Das hat sich mit meinem Schulwechsel readikal geändert. Manche sagen, dass liegt daran, dass ich von einer Mädchenschule auf eine "gemischte" Schule gewechselt habe, oder dass meine Eltern sich genau in der Zeit getrennt haben. Ich weiß es nicht so genau, aber ich denke, das waren beides für mich gar nicht so wichtige Faktoren. Ich dachte die ganze Zeit nur "Scheiße, ich bin jetzt auf nem Gymnasium, die sind alle viel schlauer als ich." Waren sie auch, aber das ist ja auch okay. Meine Konsequenz war dann, dass ich meine Klappe gehalten und mich nirgendwo engagiert habe, weil ich Angst hatte, mit meiner Unwissenheit aufzufallen. Und in der Uni hoffte (Vergangenheit!) ich immer, dass Dozent_innen sich weder mein Gesicht, noch meinen Namen merken würden.

Ich finde das furchtbar, aber  ich mache es eigentlich immer noch. Auch heute habe ich noch Wissenslüscken, die mir peinlich sind und wegen derer ich mich aus bestimmten Themen/Aktivitäten etc. heraushalte, weil ich nicht als dumm oder unwissend geoutet werden will, bzw., mich nicht selbst outen möchte.

Auf diesem Blog merkt man davon aus einem bestimmten Grund nichts: Er ist wie mein Wohnzimmer. Hier gelten meine Regeln, ich schreibe worauf ich Lust habe, bestimme die Themen und habe fast nur gute Erfahrungen mit Leser_innen und Kommentator_innen gemacht. In meinem Freundeskreis und in Räumen, die ich kenne und in denen ich mich häufig bewege, fühle ich mich sicher, diskutiere viel und gern, kann meine Meinung klar artikulieren. Verlasse ich diese Bereiche, verändert sich meine komplette Haltung.
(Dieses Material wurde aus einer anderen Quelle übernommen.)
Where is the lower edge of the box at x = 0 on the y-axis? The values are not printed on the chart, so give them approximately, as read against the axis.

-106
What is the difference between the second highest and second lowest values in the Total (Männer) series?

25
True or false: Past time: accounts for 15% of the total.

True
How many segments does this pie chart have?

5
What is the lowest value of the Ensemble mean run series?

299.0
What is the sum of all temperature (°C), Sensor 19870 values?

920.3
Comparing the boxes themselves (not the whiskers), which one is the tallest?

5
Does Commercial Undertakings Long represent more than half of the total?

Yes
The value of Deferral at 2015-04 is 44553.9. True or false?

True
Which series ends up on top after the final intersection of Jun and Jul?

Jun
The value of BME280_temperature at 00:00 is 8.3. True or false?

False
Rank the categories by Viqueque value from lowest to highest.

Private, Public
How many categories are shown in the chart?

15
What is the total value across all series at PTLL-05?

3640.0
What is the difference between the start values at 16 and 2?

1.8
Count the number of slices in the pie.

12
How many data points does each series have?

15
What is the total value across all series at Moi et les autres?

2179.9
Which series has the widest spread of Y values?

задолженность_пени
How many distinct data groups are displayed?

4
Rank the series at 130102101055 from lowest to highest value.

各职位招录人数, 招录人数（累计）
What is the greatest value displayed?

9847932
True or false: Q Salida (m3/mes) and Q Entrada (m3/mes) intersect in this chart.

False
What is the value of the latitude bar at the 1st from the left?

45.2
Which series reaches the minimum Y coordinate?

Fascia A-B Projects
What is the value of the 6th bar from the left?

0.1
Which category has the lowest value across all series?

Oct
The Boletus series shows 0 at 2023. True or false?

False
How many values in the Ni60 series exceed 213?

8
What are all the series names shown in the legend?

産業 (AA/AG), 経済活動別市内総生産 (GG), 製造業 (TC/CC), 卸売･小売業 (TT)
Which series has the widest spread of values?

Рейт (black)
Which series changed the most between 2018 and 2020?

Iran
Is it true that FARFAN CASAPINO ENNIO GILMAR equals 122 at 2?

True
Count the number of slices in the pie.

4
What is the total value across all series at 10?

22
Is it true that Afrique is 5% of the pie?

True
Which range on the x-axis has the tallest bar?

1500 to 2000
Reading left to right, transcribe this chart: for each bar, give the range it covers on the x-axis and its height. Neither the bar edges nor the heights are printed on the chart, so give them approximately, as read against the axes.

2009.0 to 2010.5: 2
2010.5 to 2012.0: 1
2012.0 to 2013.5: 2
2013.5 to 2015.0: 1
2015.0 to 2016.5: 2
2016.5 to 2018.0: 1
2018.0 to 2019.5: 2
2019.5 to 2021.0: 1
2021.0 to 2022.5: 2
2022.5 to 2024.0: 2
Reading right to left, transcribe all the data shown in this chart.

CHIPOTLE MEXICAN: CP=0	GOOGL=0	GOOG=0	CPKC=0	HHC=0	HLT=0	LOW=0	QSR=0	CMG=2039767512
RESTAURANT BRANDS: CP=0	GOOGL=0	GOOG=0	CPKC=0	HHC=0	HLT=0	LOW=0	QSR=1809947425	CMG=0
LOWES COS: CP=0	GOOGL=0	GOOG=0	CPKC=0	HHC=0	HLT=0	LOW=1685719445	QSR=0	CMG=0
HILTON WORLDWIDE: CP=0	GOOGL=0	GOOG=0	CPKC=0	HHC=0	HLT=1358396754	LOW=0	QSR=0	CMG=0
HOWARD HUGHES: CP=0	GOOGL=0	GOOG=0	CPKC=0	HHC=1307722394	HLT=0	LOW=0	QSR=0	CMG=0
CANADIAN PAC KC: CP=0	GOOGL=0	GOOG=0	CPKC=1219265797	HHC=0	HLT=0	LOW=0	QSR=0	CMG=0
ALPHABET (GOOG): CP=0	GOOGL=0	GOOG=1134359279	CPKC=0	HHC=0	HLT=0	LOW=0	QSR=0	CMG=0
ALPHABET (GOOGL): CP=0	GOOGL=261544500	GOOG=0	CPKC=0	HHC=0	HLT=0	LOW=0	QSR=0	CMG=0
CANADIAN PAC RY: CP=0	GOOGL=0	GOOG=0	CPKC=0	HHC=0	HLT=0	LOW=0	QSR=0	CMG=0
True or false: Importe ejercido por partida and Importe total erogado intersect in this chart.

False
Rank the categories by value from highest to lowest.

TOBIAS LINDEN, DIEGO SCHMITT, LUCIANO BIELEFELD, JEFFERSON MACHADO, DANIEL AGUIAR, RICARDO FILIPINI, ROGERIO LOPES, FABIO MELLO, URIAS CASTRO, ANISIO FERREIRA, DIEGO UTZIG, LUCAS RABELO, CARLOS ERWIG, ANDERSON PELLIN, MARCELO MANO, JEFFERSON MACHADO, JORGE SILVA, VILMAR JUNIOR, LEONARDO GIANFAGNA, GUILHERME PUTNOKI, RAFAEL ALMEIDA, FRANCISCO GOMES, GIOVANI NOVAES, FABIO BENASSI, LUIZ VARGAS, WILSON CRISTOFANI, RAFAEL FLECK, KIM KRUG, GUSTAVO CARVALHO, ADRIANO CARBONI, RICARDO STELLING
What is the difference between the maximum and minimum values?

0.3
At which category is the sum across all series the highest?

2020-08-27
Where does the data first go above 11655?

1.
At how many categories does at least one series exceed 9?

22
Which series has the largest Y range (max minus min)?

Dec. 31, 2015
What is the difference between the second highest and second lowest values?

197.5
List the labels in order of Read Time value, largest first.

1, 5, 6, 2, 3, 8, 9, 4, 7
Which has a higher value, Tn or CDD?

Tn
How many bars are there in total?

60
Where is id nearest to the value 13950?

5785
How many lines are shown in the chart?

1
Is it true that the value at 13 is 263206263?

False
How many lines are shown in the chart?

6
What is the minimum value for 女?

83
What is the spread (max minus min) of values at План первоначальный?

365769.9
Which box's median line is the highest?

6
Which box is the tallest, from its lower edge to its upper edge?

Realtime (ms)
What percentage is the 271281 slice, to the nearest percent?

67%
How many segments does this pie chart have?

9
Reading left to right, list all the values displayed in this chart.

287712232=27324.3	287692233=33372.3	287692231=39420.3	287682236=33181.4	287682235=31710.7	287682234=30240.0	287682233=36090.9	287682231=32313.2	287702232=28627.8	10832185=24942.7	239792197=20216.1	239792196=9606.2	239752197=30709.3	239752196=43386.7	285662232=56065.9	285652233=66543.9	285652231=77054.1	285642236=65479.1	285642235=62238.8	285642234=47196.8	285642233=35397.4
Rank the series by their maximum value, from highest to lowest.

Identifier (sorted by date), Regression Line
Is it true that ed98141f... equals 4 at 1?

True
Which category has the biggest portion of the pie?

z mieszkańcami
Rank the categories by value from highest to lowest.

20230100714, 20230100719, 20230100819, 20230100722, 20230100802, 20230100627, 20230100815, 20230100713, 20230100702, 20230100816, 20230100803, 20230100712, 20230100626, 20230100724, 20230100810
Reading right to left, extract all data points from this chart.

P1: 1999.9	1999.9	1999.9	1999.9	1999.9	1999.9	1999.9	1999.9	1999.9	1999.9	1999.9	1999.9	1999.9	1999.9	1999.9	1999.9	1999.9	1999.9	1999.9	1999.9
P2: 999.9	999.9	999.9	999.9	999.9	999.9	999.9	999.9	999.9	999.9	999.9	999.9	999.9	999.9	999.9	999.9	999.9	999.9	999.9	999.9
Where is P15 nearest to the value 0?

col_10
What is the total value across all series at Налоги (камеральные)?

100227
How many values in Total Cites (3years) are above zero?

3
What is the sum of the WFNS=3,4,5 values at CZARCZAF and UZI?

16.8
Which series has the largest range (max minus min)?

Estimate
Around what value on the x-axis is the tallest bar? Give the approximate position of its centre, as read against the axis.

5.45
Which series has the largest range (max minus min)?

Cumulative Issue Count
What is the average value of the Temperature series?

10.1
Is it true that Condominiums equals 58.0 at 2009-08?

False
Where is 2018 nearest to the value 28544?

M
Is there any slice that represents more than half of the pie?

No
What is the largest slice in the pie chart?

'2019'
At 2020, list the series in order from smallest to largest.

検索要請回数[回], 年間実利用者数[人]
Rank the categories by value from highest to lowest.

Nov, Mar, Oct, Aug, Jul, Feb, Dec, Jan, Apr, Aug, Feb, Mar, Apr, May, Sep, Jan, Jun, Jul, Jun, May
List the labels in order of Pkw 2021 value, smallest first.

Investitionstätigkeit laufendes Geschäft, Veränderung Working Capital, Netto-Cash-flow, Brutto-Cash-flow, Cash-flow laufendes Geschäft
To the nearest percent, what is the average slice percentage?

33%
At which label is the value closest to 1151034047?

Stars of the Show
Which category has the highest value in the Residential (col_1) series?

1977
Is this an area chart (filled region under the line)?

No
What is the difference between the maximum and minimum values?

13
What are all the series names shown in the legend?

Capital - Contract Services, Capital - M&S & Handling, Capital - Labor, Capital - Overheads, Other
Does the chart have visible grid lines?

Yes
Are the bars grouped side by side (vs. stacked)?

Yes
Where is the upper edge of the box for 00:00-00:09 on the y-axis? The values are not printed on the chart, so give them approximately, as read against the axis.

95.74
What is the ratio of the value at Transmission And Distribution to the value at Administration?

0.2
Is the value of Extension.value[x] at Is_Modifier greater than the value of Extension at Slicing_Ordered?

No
Es fängt langsam an besser zu werden: Ich habe eine unangenehme, aber wichtige und gute Eutscheidung für mein Studium getroffen. Und vor zwei Jahren hätte ich niemals beim KoK angerufen und gefragt, ob ich da was machen kann. Es nervt mich, wenn Menschen sich beim dritten mal Vorstellen nicht an mich erinnern können, es freut mich dafür, wenn ein Dozent Links, die ich ihm gebe, in die Literaturliste setzt, mein Vater wegen der KoK-Artikeln stolz auf mich ist, dass überhaupt Artikel von mir in einer Zeitschrift stehen, Blogartikel von mir verlinkt werden, Leser_innen mir danken und mit mir auf einer Ebene diskutieren. Und ich fange an zu glauben, dass ich tatsächlich gerade herausfinde, was ich kann und was ich will. Ich blogge, es macht mir Spaß und ich bekomme positives Feedback, ich schreibe fürs KoK und bekomme positives Feedback. In mein Studium kommt eine neue Perspektive, die mir gutut. Meckerer, Nörgler, Trolle und Schlaumeier werden mir egaler. Mit mir selbst zufrieden bin ich noch lange nicht, was und wo ich arbeiten möchte, weiß ich auch noch nicht. Aber bei wem ist das schon so.

Und irgendwann muss ja auch mal gut sein. Ich meine, ich habe wenig Grund mich zu beklagen. Meine finanzielle Situation ist sicher, ich habe einen guten familiären Background und auch meine Freunde sind für mich da, hören zu, geben mir Kraft oder eben auch mal nen Arschtritt. Meine Rahmenbedingungen sind super, man könnte auch sagen priviligiert. Insofern ist die Jammerei tatsächlich eher peinlich. Warum auch immer ich so viele Zweifel und Unsicherheiten haben, ich muss lernen, dass ich mir damit nur im Weg herumstehe.

Mein Vater sagte auch immer zu mir: "Hab Mut zur Lücke."